Some indication of the work load of individual offices and of variations between offices was given in written answers by the Lord Advocate to questions from Richard Lochhead MSP on 22 November last year. Copies of those answers have been provided to the committee. Work load and variations depend on various factors such as the nature and size of the office, the mix of work or the system of organisation of work in the office as well as external factors, some of which may be unpredictable. It is difficult to generalise, but Len Higson and Frank Crowe can provide further explanation, including, perhaps, an indication of the typical work and work loads of individual staff and information about the management of resources within regions to deal with the peaks and troughs of work that occur.

I have mentioned external factors. It might be useful to refer to some examples. The first is the incorporation of the European convention on human rights. Although we have generally been successful in meeting the challenge that incorporation presents, some changes to working practices have been necessary and a new dimension has been added to the consideration, preparation and processing of cases. We could say more about that, if the committee wishes.

Secondly, there are enforcement initiatives by the police and other enforcement agencies. Such initiatives may be local, area-wide or national, but they can lead to a sudden increase in certain types of report in a particular area or more widely.

Thirdly, there are unusual or major cases, which quite often seem to occur in the jurisdiction of some of the smaller offices, which require regional or national support.

Fourthly, there are criminal justice policy initiatives. An example is the proposal for drugs courts in Glasgow. Len Higson may be able to speak about that, if the committee wishes.

The clerk offered us the opportunity to address concerns that have been put to the committee about staff morale and lack of resources in the service. I am not aware just what concerns have been put to the committee or by whom. However, other senior managers in the department and I have concerns about morale. Those concerns result principally from the staff survey that we carried out last year and to which the Lord Advocate referred when he gave evidence to the Justice and Home Affairs Committee last September. We have taken the findings of that survey seriously and have set in hand action to address them.

We have previously provided members with a copy of our staff survey questionnaire, a summary of findings and our action plan. The action plan is due for review at the end of this month, and we have told staff that we will let them have a full progress report shortly. I expect that to be issued in May. We could let the committee have a copy of that, if it is interested.

On resources, I have mentioned that we have sought to strengthen legal resources and that we are engaged in recruiting more lawyers. I should also say that we have been making progress with investment in the important new initiatives announced by the Lord Advocate, for example in new technology, future office systems and services to victims, which I know are of interest to some members of the committee.

This is a time of major and challenging change in our department, as we aim to provide a modern, high-quality public prosecution service. It is unsurprising that there is some anxiety about that, but we are trying to address the uncertainty and anxiety about the change programme. We will say more about that if you wish.

PROVIDED DATA:
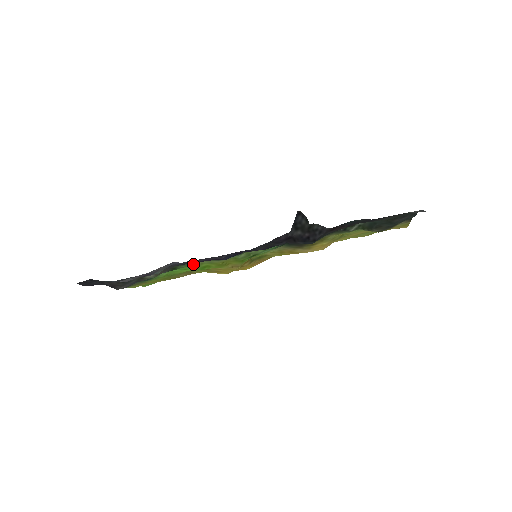
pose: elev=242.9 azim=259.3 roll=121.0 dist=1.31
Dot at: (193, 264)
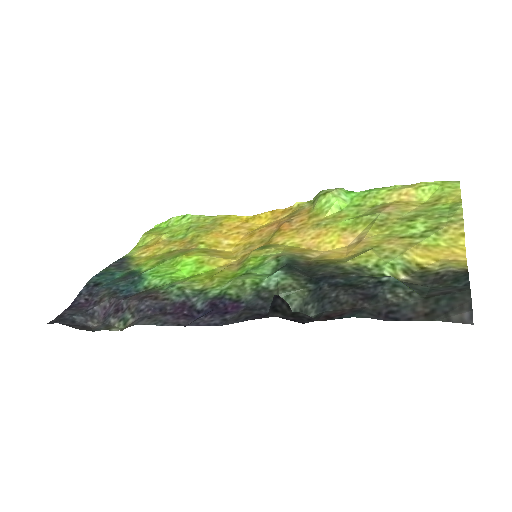
Dot at: (174, 283)
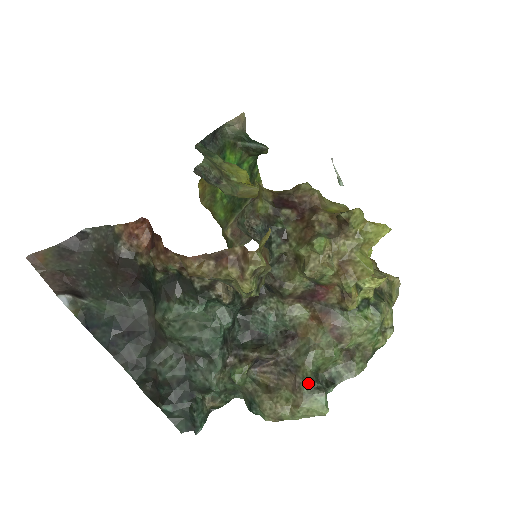
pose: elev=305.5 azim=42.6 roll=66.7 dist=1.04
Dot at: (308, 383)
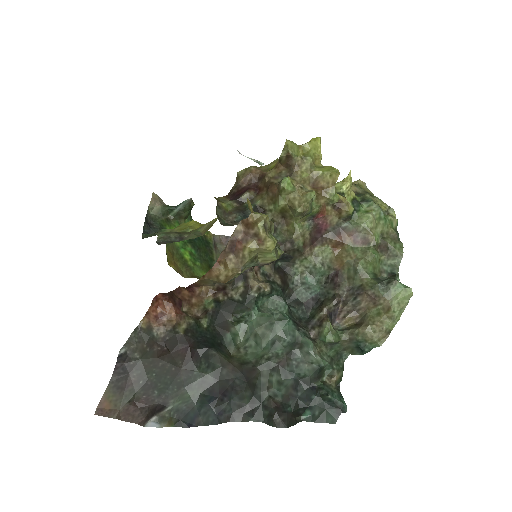
Dot at: (378, 287)
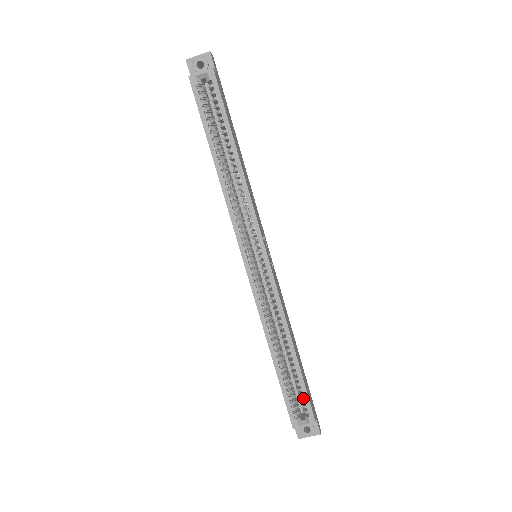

SET OF TASKS:
[a] Summarize the statement on prosecution office work loads and staff morale in two sentences.
[b] Select each line of the rows containing the string "roll".
The statement and the rows have no connection to each other.

SOLUTIONS TO THE TASKS:
[a] Work load varies between offices with factors such as office size, the mix of work and external factors, including incorporation of the European convention on human rights, enforcement initiatives, unusual or major cases, and criminal justice policy initiatives. Senior managers have concerns about staff morale that stem mainly from last year's staff survey and have set an action plan in hand, while the department is recruiting more lawyers, investing in new initiatives, and trying to address anxiety about a period of major change.

[b]
pose: elev=242.9 azim=259.3 roll=121.0 dist=1.31
pose: elev=305.5 azim=42.6 roll=66.7 dist=1.04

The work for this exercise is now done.